Dataset entries:
* * * * * * * * *

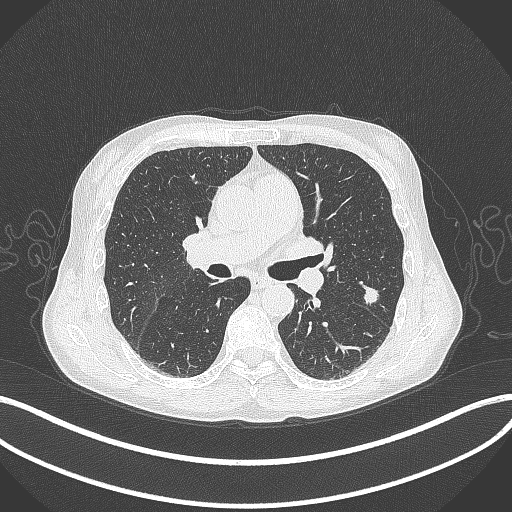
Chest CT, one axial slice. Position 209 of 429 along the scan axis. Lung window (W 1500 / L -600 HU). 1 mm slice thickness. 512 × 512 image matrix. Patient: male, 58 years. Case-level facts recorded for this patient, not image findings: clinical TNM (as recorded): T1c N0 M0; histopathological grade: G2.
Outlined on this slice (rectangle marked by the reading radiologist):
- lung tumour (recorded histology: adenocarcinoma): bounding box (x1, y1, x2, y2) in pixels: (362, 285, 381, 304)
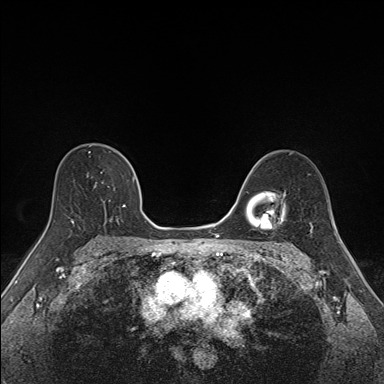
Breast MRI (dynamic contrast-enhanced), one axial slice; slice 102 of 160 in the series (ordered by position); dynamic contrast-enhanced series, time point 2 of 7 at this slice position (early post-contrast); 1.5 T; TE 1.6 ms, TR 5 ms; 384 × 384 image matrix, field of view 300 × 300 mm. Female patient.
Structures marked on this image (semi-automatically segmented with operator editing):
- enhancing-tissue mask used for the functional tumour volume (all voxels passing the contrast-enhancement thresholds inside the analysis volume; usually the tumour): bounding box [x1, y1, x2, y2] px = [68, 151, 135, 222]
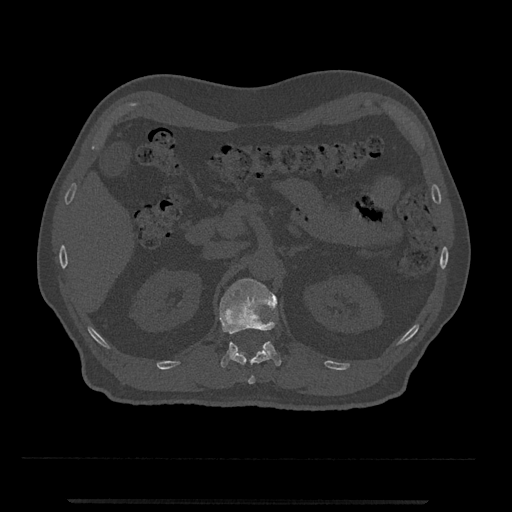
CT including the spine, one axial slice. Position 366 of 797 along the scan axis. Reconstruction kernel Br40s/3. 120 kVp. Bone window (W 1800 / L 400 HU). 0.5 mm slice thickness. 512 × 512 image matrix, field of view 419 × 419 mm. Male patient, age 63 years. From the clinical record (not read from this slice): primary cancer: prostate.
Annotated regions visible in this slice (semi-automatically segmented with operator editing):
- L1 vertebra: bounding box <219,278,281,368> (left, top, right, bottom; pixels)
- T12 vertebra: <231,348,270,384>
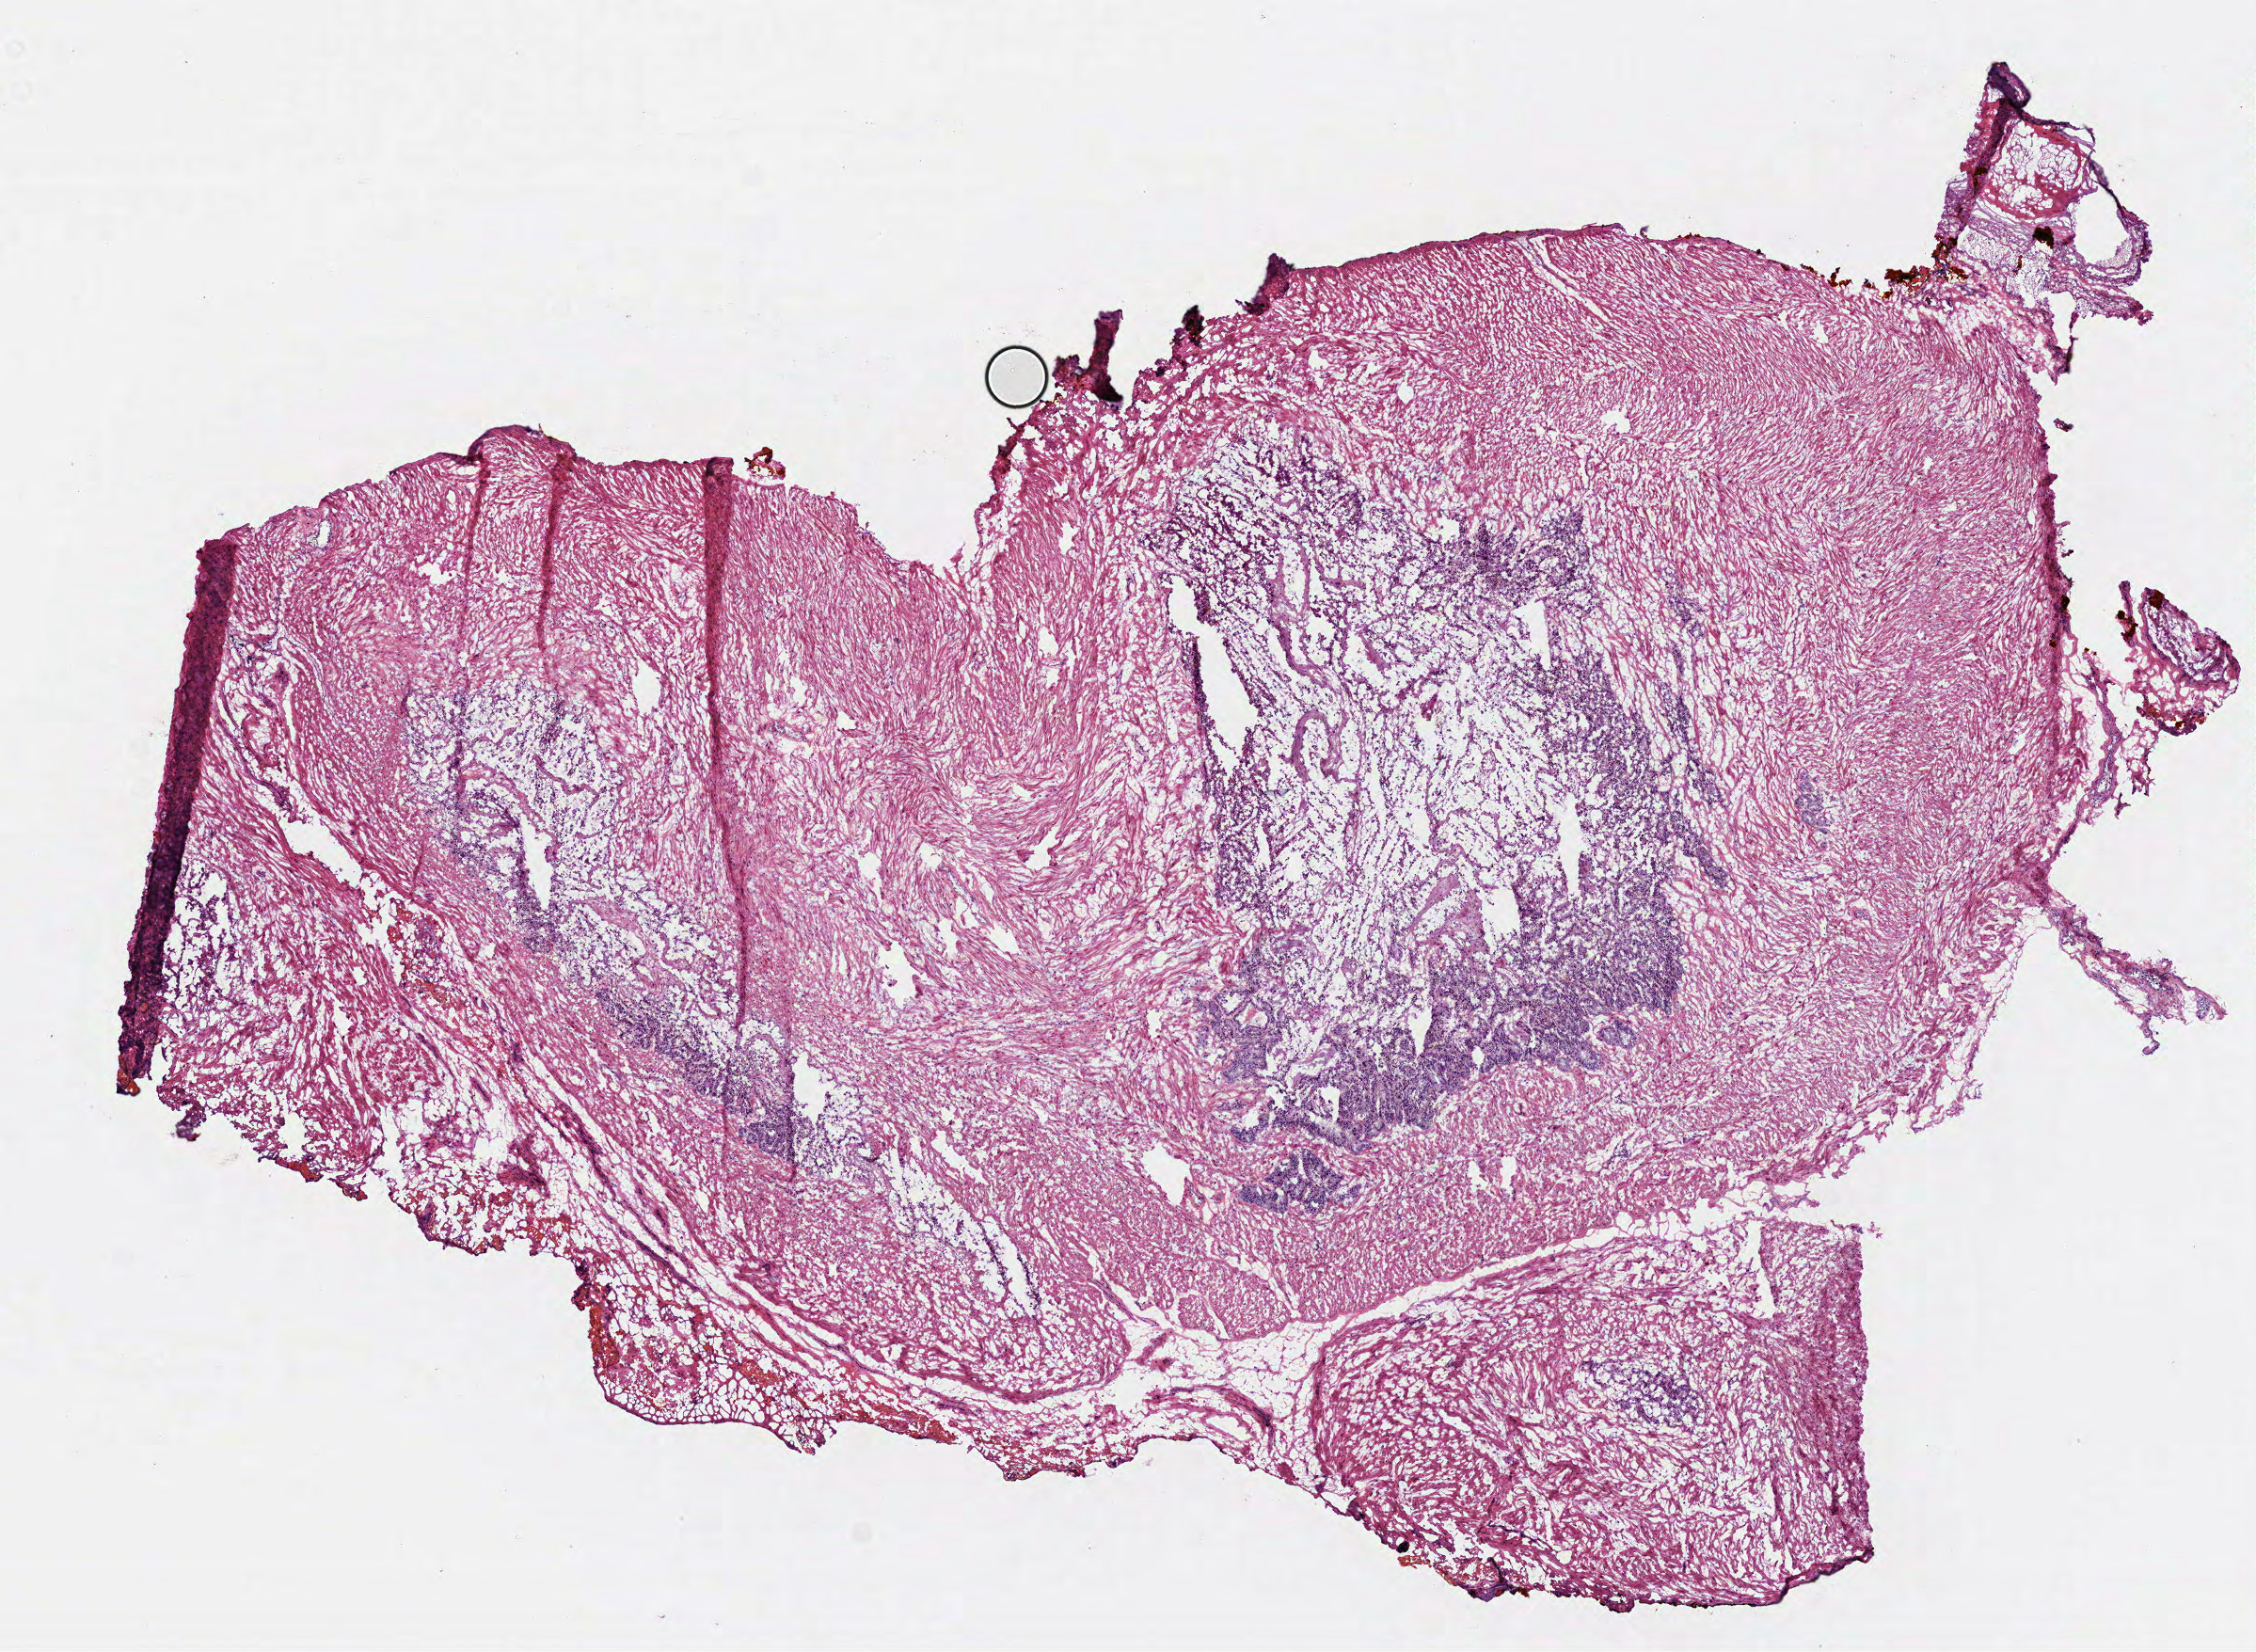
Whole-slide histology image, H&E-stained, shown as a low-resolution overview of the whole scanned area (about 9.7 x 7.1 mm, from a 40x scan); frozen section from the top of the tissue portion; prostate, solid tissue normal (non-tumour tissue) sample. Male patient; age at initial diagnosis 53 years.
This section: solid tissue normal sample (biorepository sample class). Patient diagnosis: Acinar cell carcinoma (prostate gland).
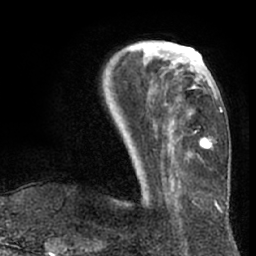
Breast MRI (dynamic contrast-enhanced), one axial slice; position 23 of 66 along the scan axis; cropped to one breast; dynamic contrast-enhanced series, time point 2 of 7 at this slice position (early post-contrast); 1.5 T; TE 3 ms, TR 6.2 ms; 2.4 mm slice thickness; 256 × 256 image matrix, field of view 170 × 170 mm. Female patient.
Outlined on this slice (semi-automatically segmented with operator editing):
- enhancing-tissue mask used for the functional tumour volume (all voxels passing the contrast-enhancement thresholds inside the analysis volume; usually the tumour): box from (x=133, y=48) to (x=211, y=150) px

* * * * * * * * *

Work instruction
Each record above goes into the copy unchanged; the pictures do not.

Exercise solution
Chest CT, one axial slice. Position 209 of 429 along the scan axis. Lung window (W 1500 / L -600 HU). 1 mm slice thickness. 512 × 512 image matrix. Patient: male, 58 years. Case-level facts recorded for this patient, not image findings: clinical TNM (as recorded): T1c N0 M0; histopathological grade: G2.
Outlined on this slice (rectangle marked by the reading radiologist):
- lung tumour (recorded histology: adenocarcinoma): bounding box (x1, y1, x2, y2) in pixels: (362, 285, 381, 304)
Breast MRI (dynamic contrast-enhanced), one axial slice; slice 102 of 160 in the series (ordered by position); dynamic contrast-enhanced series, time point 2 of 7 at this slice position (early post-contrast); 1.5 T; TE 1.6 ms, TR 5 ms; 384 × 384 image matrix, field of view 300 × 300 mm. Female patient.
Structures marked on this image (semi-automatically segmented with operator editing):
- enhancing-tissue mask used for the functional tumour volume (all voxels passing the contrast-enhancement thresholds inside the analysis volume; usually the tumour): bounding box [x1, y1, x2, y2] px = [68, 151, 135, 222]
CT including the spine, one axial slice. Position 366 of 797 along the scan axis. Reconstruction kernel Br40s/3. 120 kVp. Bone window (W 1800 / L 400 HU). 0.5 mm slice thickness. 512 × 512 image matrix, field of view 419 × 419 mm. Male patient, age 63 years. From the clinical record (not read from this slice): primary cancer: prostate.
Annotated regions visible in this slice (semi-automatically segmented with operator editing):
- L1 vertebra: bounding box <219,278,281,368> (left, top, right, bottom; pixels)
- T12 vertebra: <231,348,270,384>
Whole-slide histology image, H&E-stained, shown as a low-resolution overview of the whole scanned area (about 9.7 x 7.1 mm, from a 40x scan); frozen section from the top of the tissue portion; prostate, solid tissue normal (non-tumour tissue) sample. Male patient; age at initial diagnosis 53 years.
This section: solid tissue normal sample (biorepository sample class). Patient diagnosis: Acinar cell carcinoma (prostate gland).
Breast MRI (dynamic contrast-enhanced), one axial slice; position 23 of 66 along the scan axis; cropped to one breast; dynamic contrast-enhanced series, time point 2 of 7 at this slice position (early post-contrast); 1.5 T; TE 3 ms, TR 6.2 ms; 2.4 mm slice thickness; 256 × 256 image matrix, field of view 170 × 170 mm. Female patient.
Outlined on this slice (semi-automatically segmented with operator editing):
- enhancing-tissue mask used for the functional tumour volume (all voxels passing the contrast-enhancement thresholds inside the analysis volume; usually the tumour): box from (x=133, y=48) to (x=211, y=150) px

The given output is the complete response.